Sunday, July 02, 2006

Grand Duchess Elizabeth

Elizabeth of Russia was the Lutheran descendant of St. Elizabeth of Hungary. Elizabeth married Grand Duke Sergei Alexandrovich, the fifth son of Tsar Alexander II of Russia. Elizabeth found Orthodoxy increasingly absorbing, and in 1891 she adopted the faith. Although her life had assurance and all the comforts of eminence, it rested on fragile foundations. The Tsarist state maintained its grip over a changing society by repression. Talk of revolution persisted, and grew louder. Acts of terrorism mounted. On 18 February 1905, the Grand Duke Sergei was assassinated. This marked a turning point in Elizabeth’s life. Now she gave away her jewellery and sold her most luxurious possessions, and with the proceeds she opened the Martha and Mary home in Moscow, to foster the prayer and charity of devout women. Here there arose a new vision of a deaconate for women, one that combined intercession and action in the heart of a disordered world. She said, “I am leaving a glittering world where I had a glittering position, but with all of you I am descending into a greater world - the world of the poor and the suffering.”

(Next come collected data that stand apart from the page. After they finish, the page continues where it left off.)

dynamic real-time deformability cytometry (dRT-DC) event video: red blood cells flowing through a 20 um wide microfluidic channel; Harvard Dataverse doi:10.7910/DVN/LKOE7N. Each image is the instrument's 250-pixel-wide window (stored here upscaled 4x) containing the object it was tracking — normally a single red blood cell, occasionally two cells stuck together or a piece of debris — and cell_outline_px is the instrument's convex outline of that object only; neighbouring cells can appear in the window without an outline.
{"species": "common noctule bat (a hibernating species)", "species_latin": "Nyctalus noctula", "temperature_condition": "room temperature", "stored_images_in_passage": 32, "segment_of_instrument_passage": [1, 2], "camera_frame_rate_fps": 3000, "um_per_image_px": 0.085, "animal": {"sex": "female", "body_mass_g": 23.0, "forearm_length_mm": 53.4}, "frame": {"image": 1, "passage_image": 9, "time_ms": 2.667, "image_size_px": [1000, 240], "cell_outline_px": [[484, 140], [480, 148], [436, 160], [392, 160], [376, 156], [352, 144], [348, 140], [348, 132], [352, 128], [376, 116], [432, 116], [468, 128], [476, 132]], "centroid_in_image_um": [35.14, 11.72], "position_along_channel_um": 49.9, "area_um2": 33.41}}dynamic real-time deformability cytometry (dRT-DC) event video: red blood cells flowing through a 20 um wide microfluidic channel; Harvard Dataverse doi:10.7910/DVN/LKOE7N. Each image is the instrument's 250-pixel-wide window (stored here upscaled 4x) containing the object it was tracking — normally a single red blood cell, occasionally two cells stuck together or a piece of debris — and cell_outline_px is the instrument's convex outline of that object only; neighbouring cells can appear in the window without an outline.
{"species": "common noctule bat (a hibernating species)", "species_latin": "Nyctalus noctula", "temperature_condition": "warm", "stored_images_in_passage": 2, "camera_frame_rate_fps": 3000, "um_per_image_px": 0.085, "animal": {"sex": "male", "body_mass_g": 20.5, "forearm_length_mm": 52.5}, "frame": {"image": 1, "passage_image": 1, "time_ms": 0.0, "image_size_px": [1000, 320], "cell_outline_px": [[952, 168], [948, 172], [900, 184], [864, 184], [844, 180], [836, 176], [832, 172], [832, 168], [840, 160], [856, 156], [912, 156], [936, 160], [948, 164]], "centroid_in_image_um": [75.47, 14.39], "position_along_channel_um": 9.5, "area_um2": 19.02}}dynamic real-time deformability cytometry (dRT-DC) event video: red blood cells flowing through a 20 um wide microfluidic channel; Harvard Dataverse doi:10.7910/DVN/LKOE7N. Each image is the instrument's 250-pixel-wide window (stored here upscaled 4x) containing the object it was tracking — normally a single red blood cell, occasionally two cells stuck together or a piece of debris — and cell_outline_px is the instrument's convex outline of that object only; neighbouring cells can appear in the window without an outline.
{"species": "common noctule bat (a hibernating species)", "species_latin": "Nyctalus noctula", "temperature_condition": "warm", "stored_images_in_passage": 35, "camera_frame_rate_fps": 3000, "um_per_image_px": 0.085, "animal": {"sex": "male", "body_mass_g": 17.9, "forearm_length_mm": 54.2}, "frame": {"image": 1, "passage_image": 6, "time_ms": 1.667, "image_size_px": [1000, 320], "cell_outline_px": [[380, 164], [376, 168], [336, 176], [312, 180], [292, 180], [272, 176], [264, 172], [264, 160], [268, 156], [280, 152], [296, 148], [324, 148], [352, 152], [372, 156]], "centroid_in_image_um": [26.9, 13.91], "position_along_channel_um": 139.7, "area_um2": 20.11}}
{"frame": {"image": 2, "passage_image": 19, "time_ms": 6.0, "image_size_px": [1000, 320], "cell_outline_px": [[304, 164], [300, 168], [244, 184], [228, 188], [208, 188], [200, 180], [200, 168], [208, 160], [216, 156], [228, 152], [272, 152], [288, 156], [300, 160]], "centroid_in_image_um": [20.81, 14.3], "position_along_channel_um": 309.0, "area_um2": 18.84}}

When the revolutionary storm broke out she met it with amazing self-control and calm. She did not harbour even a shadow of ill feelings against the madness of the agitated masses. “The people are children, innocent of what is transpiring,” she remarked quietly. “They are led into deception by the enemies of Russia.” Nor was she depressed by the great suffering and humiliation that befell the royal family who were so close to her. She said, “It will serve for their moral purification and bring them nearer to God.”

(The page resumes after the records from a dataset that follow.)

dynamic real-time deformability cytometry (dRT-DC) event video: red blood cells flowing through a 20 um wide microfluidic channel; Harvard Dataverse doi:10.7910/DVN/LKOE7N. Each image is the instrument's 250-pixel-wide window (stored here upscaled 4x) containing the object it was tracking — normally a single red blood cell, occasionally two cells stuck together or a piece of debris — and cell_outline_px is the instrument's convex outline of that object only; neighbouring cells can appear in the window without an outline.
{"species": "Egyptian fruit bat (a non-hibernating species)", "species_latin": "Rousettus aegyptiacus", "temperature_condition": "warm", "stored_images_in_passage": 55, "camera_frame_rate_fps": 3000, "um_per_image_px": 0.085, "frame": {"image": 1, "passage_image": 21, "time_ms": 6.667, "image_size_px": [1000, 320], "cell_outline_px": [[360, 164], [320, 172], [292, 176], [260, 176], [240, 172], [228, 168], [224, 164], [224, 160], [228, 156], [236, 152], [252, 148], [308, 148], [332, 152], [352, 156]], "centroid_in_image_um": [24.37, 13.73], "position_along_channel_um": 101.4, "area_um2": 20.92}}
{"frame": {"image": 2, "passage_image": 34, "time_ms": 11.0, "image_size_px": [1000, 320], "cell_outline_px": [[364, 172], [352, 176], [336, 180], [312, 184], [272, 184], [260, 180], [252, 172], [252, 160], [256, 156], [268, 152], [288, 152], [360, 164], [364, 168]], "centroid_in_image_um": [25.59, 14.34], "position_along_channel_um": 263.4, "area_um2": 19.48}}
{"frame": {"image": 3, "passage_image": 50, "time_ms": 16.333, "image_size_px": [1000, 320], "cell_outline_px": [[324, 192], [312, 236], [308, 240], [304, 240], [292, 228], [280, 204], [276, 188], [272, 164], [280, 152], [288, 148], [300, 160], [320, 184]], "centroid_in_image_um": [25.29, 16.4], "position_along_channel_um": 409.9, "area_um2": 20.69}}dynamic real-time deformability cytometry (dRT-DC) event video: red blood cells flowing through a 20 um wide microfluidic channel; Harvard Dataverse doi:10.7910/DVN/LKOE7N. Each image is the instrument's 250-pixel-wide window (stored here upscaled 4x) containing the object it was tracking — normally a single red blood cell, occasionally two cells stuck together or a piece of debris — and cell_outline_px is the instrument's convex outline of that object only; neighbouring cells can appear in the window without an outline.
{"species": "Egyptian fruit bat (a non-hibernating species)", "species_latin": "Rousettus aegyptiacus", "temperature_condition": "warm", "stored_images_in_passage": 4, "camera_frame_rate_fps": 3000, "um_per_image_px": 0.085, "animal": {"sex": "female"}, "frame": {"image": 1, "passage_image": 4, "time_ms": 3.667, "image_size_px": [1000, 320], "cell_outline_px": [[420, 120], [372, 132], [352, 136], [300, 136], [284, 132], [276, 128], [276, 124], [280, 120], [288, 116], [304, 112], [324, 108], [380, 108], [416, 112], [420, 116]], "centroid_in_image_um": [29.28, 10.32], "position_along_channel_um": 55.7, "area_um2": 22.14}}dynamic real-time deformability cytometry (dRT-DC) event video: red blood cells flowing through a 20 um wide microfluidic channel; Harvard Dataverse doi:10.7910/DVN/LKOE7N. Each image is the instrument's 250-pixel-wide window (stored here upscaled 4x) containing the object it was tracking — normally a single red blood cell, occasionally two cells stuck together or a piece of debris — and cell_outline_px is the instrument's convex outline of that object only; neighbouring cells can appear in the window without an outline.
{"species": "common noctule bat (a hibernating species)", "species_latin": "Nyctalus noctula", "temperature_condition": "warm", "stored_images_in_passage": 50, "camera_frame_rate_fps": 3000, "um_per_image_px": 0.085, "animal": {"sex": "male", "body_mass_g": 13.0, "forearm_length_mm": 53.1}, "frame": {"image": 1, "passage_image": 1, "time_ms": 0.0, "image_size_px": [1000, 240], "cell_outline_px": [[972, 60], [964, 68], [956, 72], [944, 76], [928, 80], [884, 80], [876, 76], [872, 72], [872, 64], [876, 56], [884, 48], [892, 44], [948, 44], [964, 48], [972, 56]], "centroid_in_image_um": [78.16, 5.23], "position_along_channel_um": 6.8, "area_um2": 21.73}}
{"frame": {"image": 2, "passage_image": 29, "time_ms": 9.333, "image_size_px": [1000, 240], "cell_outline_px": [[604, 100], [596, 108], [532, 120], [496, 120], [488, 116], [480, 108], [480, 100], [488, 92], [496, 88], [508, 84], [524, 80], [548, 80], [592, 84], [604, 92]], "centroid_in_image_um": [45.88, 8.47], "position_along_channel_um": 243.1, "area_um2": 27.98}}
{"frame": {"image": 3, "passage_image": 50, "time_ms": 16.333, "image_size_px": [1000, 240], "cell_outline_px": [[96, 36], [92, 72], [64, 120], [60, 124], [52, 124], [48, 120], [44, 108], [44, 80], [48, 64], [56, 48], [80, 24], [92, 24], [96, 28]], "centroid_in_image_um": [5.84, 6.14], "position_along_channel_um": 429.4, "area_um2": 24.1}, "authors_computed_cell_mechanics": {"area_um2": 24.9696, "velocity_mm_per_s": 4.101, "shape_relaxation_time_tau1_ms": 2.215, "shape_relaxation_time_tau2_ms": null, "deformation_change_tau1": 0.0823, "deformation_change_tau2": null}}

She was admired by many revolutionaries because of her silence and simplicity. One of them even discussed about the Christian values of the revolutionaries. The revolutionary concluded, “Perhaps we are headed for the same goal, only by different paths.” Elizabeth thought that the palm of martyrdom was still far away from her. She said, “Obviously, we are not yet worthy of a martyr’s crown.” The Soviet government even supported the convent and granted them freedom. But more and more members of the royal family were being imprisoned.
Finally, the Grand Duchess was imprisoned in 1918. She was kept in a school with Sister Barbara, a nun from her convent, and some Grand Dukes. Nevertheless she did not lose her abiding firmness of spirit and occasionally would send words of encouragement and comfort to the sisters of her convent who were deeply grieving over her.

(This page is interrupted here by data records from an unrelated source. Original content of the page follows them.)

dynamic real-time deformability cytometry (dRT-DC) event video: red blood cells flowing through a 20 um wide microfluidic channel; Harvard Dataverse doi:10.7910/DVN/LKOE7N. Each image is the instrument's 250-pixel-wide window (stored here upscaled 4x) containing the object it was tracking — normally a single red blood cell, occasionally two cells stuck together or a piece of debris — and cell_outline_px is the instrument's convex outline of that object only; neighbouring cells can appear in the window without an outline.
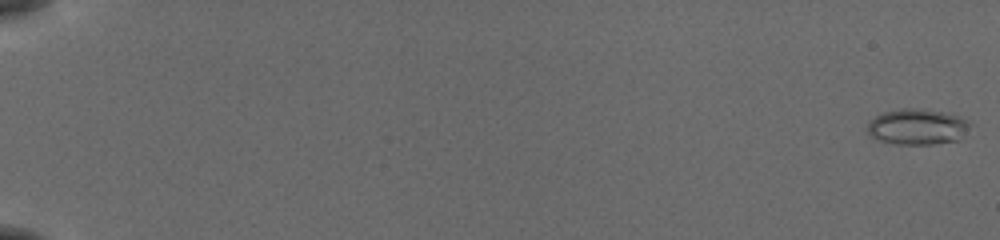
{"species": "common noctule bat (a hibernating species)", "species_latin": "Nyctalus noctula", "temperature_condition": "cold", "stored_images_in_passage": 56, "camera_frame_rate_fps": 3000, "um_per_image_px": 0.085, "animal": {"sex": "female", "body_mass_g": 19.5, "forearm_length_mm": 54.1}, "frame": {"image": 1, "passage_image": 1, "time_ms": 0.0, "image_size_px": [1000, 240], "cell_outline_px": [[972, 124], [956, 140], [932, 144], [896, 144], [880, 140], [868, 136], [868, 120], [884, 112], [900, 108], [912, 108], [940, 112], [956, 116]], "centroid_in_image_um": [77.88, 10.78], "position_along_channel_um": 7.1, "area_um2": 20.92}}
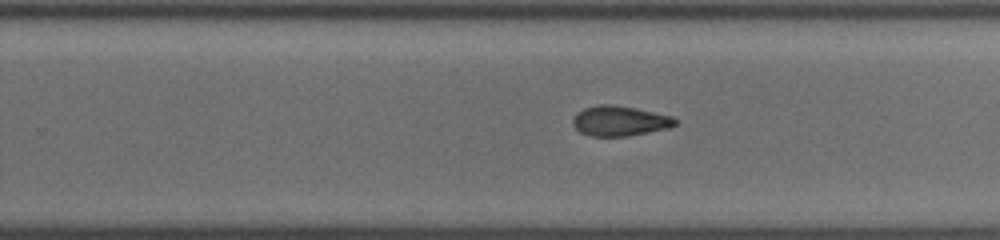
{"frame": {"image": 2, "passage_image": 38, "time_ms": 12.333, "image_size_px": [1000, 240], "cell_outline_px": [[680, 120], [676, 124], [668, 128], [628, 136], [592, 136], [580, 132], [572, 124], [572, 120], [576, 112], [584, 108], [596, 104], [612, 104], [636, 108], [672, 116]], "centroid_in_image_um": [52.67, 10.26], "position_along_channel_um": 277.1, "area_um2": 18.09}}
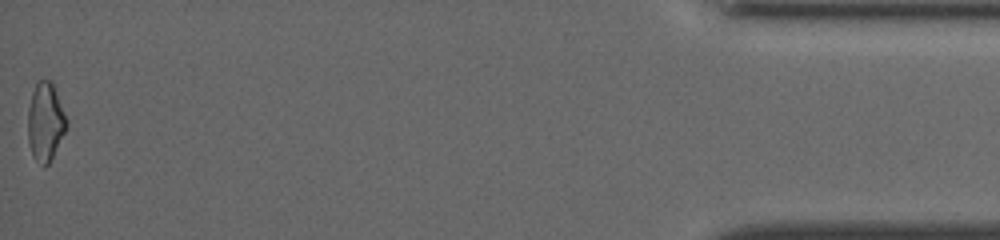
{"frame": {"image": 3, "passage_image": 56, "time_ms": 18.333, "image_size_px": [1000, 240], "cell_outline_px": [[68, 124], [48, 164], [44, 168], [36, 160], [32, 152], [28, 140], [28, 108], [32, 92], [36, 84], [40, 80], [52, 80], [68, 120]], "centroid_in_image_um": [3.86, 10.32], "position_along_channel_um": 431.3, "area_um2": 17.51}, "authors_computed_cell_mechanics": {"area_um2": 18.5538, "velocity_mm_per_s": 3.8866, "shape_relaxation_time_tau1_ms": null, "shape_relaxation_time_tau2_ms": 4.6221, "deformation_change_tau1": null, "deformation_change_tau2": 0.1221}}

On the night of July 5, 1918, Elizabeth, Sister Barbara, and the other Grand Dukes were taken outside the city and buried alive in mine shafts. The results of later excavation there has shown that she strived until the last moment to serve the grand dukes who were severely injured by the fall. Some local peasants who carried out the sentence on these people, whom they did not know, reported that for a long time there was heard a mysterious singing from below the earth.